▶ [REQUESTS]:
(A) Update the letters page from "Letters to the" to "at what's happening!", replacing "beautiful" with "attractive".
(B) Does each statement agree with the letters page? Answer yes or no for each, and quote the words that decide it.
(i) The letters thread is closed.
(ii) The letter titled "We are how we look" leaves the gawky teen years out of its discussion.
(iii) The letter titled "tennis anyone?" says losing beauty is worse than never having had it.
(C) Pick up the letters page about losing one's beauty and continue it from where it stops.

Letters to the Editor

Letters posted here are associated with the following article:
I'm 43 and I've always been beautiful, and now I am in a state of shock at what's happening!
The letters thread is now closed.
  • tennis anyone?

    Cary I swear you are one of the better writers. Even when discussing the most mundane of things, you seem to flirt with the cosmic, finding truth in every situation.

    As for the woman losing her beauty: it is better to have had it at all. Use the knowledge of that lucky privilege everywhere you go. It can surely make you a better person.

  • We are how we look

    It would be simplistic to say that our physical appearance dictates our personality. But it would not be wrong, either. The following is a brief discussion.

    Most people have a "normal" appearance, i.e. unexceptional, neither ugly, nor misshapen, nor outstanding in any particular way. I am ignoring for this discussion the gawky teen years when growth patterns can cause a person to look "funny" or "weird" or otherwise "remarkable" for a few years, then it passes. There are consequences to those years, but that is the subject of a more detailed study.

    When one has a physical appearance that is remarkable by itself, that becomes a significant factor in shaping personality. A particularly ugly person will respond in one way or another, with anger, withdrawal, depression, or some other way, but it will be in large part a reaction to the way other people respond to that ugly person's physical appearance. Fair? Of course not. Just observing that we all know that happens routinely.

    Another way to be outstanding physically is to be noticeably good looking. The effect is magnified for a good looking girl. As she fills out and boys begin to respond to the shape and appearance of women sexually, the look and shape of a pretty woman becomes a way of involuntarily affecting powerfully the peple around her. As she becomes self aware, she has to respond to that effect in some way internally. The people around her confuse her physical appearance with who she is - e.g. a boy "has a crush" on a beautiful girl primarily because she is beautiful, while he fills out the rest of the story who she is as a person essentially from nursery rhymes. He wants to believe the best about her because she is beautiful. Think what pressure that creates for her.

▶ [MATERIAL SUPPLIED]:
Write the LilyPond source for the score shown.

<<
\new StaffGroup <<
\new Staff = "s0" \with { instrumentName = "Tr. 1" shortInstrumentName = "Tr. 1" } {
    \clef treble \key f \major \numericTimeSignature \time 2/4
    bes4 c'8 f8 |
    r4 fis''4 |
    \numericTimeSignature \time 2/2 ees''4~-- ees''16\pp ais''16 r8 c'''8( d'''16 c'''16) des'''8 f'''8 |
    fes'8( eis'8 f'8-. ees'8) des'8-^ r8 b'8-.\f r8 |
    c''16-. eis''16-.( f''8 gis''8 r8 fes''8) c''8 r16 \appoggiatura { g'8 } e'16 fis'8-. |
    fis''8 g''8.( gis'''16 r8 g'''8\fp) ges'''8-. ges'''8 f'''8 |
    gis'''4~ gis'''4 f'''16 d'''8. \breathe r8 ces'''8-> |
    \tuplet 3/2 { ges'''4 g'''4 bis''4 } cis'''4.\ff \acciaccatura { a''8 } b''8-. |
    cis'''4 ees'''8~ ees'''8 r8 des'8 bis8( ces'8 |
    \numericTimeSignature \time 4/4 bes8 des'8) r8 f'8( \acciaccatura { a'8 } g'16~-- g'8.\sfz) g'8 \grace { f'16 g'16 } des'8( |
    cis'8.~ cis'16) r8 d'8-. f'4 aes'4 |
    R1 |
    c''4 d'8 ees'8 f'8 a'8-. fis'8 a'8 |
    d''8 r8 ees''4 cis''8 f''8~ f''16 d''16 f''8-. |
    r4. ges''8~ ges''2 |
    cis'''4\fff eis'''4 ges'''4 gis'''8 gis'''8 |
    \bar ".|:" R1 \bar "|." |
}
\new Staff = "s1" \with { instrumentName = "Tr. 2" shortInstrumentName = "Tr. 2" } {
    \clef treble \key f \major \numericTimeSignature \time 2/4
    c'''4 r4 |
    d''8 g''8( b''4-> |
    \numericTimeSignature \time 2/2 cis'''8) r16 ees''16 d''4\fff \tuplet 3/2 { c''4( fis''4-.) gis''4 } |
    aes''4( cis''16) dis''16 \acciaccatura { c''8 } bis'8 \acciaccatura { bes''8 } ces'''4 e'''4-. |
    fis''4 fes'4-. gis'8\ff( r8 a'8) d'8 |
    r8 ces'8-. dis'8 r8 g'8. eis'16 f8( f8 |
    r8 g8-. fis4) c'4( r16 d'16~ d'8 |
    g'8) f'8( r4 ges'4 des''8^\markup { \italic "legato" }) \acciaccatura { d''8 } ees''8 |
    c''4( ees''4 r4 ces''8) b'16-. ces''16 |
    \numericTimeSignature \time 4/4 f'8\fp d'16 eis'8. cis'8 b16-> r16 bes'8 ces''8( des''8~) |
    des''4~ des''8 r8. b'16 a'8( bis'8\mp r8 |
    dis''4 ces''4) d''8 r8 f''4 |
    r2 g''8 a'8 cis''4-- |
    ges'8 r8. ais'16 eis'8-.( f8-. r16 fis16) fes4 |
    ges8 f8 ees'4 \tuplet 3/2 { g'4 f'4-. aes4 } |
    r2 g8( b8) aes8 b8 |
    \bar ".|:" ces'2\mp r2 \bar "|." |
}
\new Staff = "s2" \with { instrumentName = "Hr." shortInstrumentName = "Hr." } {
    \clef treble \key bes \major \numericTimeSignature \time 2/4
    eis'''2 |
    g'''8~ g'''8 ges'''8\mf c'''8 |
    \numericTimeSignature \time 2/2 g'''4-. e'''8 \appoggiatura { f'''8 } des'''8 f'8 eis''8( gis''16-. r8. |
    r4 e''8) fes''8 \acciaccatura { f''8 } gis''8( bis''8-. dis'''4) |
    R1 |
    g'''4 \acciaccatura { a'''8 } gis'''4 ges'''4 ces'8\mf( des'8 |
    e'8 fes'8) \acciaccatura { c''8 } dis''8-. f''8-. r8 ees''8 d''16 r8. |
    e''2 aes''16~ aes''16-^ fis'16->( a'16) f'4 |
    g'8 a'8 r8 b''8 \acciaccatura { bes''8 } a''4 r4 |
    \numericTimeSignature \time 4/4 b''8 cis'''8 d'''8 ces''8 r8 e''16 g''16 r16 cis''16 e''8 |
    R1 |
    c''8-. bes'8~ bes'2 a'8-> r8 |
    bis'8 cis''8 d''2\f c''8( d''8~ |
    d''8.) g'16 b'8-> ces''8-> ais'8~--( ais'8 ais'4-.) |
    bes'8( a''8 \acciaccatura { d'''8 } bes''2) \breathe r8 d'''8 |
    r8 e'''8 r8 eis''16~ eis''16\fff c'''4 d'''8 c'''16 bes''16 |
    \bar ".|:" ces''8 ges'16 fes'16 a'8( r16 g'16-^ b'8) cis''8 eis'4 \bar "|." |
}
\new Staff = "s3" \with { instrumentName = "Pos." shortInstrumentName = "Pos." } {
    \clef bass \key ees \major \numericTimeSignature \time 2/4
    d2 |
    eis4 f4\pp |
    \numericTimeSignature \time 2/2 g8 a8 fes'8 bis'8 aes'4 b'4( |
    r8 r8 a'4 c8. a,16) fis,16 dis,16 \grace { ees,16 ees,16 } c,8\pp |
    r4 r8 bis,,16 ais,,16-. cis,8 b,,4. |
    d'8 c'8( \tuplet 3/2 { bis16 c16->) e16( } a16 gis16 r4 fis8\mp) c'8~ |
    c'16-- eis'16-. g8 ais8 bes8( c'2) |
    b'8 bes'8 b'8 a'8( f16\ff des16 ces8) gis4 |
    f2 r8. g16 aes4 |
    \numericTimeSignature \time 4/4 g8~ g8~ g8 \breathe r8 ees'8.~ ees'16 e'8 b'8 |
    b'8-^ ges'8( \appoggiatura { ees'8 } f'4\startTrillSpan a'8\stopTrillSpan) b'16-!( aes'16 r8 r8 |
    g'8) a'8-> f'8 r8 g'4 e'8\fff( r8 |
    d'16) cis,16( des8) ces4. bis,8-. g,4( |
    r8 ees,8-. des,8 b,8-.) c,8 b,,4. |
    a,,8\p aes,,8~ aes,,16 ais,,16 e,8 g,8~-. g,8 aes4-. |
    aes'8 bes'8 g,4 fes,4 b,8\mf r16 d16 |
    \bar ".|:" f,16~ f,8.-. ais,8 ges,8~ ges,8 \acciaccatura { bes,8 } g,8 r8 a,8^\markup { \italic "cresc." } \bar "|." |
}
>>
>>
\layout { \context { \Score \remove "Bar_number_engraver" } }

▶ [ANSWERS PROVIDED]:
(A)
Letters to the Editor

Letters posted here are associated with the following article:
I'm 43 and I've always been attractive, and now I am in a state of shock at what's happening!

(B)
(i) Yes: "The letters thread is now closed."
(ii) Yes: "I am ignoring for this discussion the gawky teen years"
(iii) No: "it is better to have had it at all."

(C)
    I.e., her looks become part of her personality because the world around her insists on it. Her looks become a primary aspect of her personality because whether she likes it or not, every person around her, male and female, thinks of her first as pretty, then whatever other characteristics she may have.

    Of course, as the good looks fade, as they necessarily must, that girl is going to have a personal crisis at some point. She has been led to believe by forces outside her that she and her looks are co-extensive. So if her looks are fading, then something fundamental about her basic nature is changing.

    And it's only partly delusion for her to think that she "needs to keep up appearances." Having been shaped in large part by her looks, her self-worth and fundamental definition of herself are linked to her looks. Should that have happened in a perfect world? No, but it does, so let's deal with it.

    The real issue is for you to recognize that your angst over looks is really an angst about who you are as a person. It's a real dilemma, not just puddle-headed silliness about superficialities.

    I suggest the best approach is to give that angst its due: your self-image is intimately linked to your appearance because your environment up till now made it so. The objective is straightforward: to delink your self-image from the need to be pretty. You do that not by focusing on your phsycial appearance, whether to cater to your former beauty or to deny it, but simply to let go of it. Letting go means consciously setting aside the reactions of others as signficant and focusing on the incredible richness of yourself within. You accept that the world gave you gifts and support because of your looks, and then you let go of those gifts and that support. You learn to love yourself. That happens without a mirror. If you think about it, your self-image never depended on a mirror - focus on that.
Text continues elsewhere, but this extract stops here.